If you fancy a bevy on the Barbados beach after a long day WFH, make sure you stick up. Just in case.


----------



## Peanuts20 (15 Oct 2020)

Remote working brings a whole raft of challanges for companies. For example, ergonomics and Health and Safety of the employee, only a matter of time before someone ends up suing their employer because they were told work from home, no H&S assessment was done, no proper chair/desk/screen provided and they end up with back issues and sue as a result. Onboarding and training staff is a nightmare if they are working from home. Monitoring outcomes and performance is also far more difficult as well as team management and communication to staff. It's not the panacea that many companies think it will be.


----------



## joe sod (24 Oct 2020)

Purple said:


> Now that so many (all?) of the companies in the Silicone Docks, IFSC and similar around the country is working from home why can't home be India or China or Poland or wherever?


Sure that has already happened, there hasn't been too much media focus on it but Google's most international work force went "home" to brazil and Europe mainly. It only made the news when Google told them they had to be back in Dublin by December for tax and other reasons to be considered "irish" workers. I think anyone from India, China would probably have stayed put as the big reason for getting a job with Google in Dublin is to live in Europe and a job with Google is the passport for that.
But it is plainly obvious that Dublin city is clearly suffering because suddenly all these people are gone, it is much more affected than other european cities because of the concentration of US tech in the city.


----------



## MugsGame (24 Oct 2020)

I completely agree on the ergonomics and home office setup, but couldn't disagree more on this


> Monitoring outcomes and performance is also far more difficult as well as team management and communication to staff.



Having had remote managers for the last decade and managed teams spread across three continents, it's perfectly possible to assess performance based on output and impact.

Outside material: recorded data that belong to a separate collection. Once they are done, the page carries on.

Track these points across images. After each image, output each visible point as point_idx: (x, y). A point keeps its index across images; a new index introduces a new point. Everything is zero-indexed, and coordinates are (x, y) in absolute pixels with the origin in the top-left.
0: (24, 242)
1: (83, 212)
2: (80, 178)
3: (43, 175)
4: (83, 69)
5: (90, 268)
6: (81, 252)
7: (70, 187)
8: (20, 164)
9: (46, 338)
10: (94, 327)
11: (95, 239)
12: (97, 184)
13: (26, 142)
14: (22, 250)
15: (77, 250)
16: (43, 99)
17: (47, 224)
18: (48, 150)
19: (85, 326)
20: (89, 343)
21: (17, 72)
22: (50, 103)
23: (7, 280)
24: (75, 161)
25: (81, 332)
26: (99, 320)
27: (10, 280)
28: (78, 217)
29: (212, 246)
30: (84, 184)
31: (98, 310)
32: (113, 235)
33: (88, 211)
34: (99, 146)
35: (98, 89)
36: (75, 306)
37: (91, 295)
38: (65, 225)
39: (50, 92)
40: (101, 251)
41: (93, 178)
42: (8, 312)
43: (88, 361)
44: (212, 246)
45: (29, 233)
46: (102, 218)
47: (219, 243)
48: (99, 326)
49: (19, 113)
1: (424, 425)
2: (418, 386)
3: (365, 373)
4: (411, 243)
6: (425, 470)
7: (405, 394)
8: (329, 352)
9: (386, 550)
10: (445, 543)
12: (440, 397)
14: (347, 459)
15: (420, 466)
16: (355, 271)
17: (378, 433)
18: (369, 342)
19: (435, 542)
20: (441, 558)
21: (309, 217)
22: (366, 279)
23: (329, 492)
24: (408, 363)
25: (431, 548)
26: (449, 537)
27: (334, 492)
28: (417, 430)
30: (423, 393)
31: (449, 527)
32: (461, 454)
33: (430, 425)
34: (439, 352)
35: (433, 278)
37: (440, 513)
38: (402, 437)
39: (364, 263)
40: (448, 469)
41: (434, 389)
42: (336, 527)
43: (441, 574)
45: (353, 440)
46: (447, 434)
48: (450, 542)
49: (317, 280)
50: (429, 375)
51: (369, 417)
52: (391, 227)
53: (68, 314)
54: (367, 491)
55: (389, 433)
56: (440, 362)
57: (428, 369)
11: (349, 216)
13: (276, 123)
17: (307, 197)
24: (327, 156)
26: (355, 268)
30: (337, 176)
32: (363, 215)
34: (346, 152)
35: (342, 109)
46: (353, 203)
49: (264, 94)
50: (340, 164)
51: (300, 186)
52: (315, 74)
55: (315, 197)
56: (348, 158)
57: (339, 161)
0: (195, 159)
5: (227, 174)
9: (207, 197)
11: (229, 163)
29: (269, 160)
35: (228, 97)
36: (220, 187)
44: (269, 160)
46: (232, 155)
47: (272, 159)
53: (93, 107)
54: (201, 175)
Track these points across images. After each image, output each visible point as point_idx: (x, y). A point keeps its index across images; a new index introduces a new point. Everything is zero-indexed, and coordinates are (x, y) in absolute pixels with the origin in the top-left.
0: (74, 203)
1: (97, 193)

It does require a different approach, but it's very possible. Most multinationals would already be very well experienced at this.


----------



## ArthurMcB (24 Oct 2020)

Not only is it possible its standard fare in a lot of orgs. Its also the norm. Teams are global regardless whether they work from home or office. Managers dont need to be physically beside team in order to assess output/performance. Its all online. Wfh is not a new concept its embedded in  alot of orgs and it works well.


----------